Il faut pourtant dire que la procédure n’a pas été exempte de tout reproche, le procureur du Roi J. Poels a lui-même déclaré dans une lettre adressée au Conseil Supérieur de la Justice « qu’elle présente des erreurs humaines, et que parmi ces erreurs il y a en effet la disparition d’une partie du dossier concernant Marcel Vervloesem ». Mais le résultat est le même et « justice » a ainsi été rendue… Concernant l’image de notre inculpé, la presse le désignera cyniquement comme le « plus grand chasseur de pédophiles autoproclamé », cette expression est d’ailleurs toujours utilisée à ce jour.
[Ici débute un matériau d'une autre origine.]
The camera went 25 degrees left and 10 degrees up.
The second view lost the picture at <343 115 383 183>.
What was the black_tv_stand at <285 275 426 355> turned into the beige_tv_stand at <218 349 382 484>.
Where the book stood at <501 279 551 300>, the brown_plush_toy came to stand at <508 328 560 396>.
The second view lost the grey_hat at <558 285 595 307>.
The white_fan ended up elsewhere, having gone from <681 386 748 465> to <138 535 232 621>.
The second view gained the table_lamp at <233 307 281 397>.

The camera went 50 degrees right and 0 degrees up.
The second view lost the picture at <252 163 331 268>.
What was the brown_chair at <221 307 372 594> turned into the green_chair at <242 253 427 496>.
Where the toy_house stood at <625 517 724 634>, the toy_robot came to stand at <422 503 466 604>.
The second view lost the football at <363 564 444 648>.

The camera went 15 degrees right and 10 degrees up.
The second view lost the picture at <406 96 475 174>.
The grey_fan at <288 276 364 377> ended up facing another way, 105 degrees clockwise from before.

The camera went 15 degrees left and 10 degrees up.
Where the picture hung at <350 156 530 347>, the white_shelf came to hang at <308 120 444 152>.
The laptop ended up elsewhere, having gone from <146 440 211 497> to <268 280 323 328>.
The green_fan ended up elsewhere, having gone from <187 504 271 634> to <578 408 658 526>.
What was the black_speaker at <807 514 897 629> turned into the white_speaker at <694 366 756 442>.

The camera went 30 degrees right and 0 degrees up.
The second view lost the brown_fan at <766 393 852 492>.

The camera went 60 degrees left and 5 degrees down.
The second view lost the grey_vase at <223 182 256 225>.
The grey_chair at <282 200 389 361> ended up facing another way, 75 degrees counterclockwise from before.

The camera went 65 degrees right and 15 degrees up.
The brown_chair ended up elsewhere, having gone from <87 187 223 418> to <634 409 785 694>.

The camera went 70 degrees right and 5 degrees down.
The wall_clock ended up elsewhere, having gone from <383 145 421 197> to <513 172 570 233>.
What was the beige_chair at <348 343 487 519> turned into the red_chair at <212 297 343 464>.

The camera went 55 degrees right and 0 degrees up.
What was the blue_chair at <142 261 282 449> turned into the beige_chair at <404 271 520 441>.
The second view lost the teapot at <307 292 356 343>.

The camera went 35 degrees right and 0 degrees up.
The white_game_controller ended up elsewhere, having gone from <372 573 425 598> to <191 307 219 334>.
Et qu’est-il advenu du matériel à caractère pédophile que l’asbl Morkhoven à transmis aux autorités belges me diriez-vous ? Et bien on n’en sait trop rien, il n’y a pas eu de suite si ce n’est les quelques arrestations à la fin des années 90. Pourtant il y avait bien matière à investiguer puisque c’est une centaine de milliers de photos, qui sont autant de preuves d’abus sexuels sur des enfants, qui ont été fournies à la justice. Sur certaines d’entre-elles, on y trouve la présence des « prédateurs » qu’il serait peut-être « intéressant » d’identifier. On parle même de la disparition des cd-roms au parquet d’Anvers !
Mais revenons à notre héros déchu qui, depuis le 5 septembre 2008, est incarcéré à la prison de Bruges. Le choix de la prison n’est par ailleurs pas anodin, elle est en effet régulièrement comparée à la prison de Guantanamo. Pour preuve que le statut de la prison est particulier, Marcel Vervloesem a du récemment quitter la section médicalisée pour y laisser place à Kim De Gelder (accusé du meurtre au couteau de deux adultes ainsi que de deux bébés qui ont tous deux été égorgés dans une crèche flamande fin janvier 2009).
Une aile médicalisée ? Oui car nous avons omis de vous dire que l’état de santé de Marcel Vervloesem est critique. En effet, il est diabétique et atteint d’un cancer de la prostate. Des métastases se baladent partout dans son corps tandis que ce mardi 03 mars 2009, il subissait sa 4ème opération à cœur ouvert. La vie de cet homme est donc vraiment mise en danger et il se raccroche actuellement à la future décision de la cour européenne des droits de l’homme à son sujet.
S’il décède dans les prochaines semaines, nous aurons certainement droit à un court article concernant la mort en prison du « plus grand chasseur de pédophiles autoproclamé », situé dans les pages faits divers...
[1] P.V. n° 101017/226 – Dossier n° TU.37.99.100.831/93.
[2] Source : la plainte déposée le 04/03/2001 par l’asbl Morkhoven au Procureur du Roi de Neufchâteau.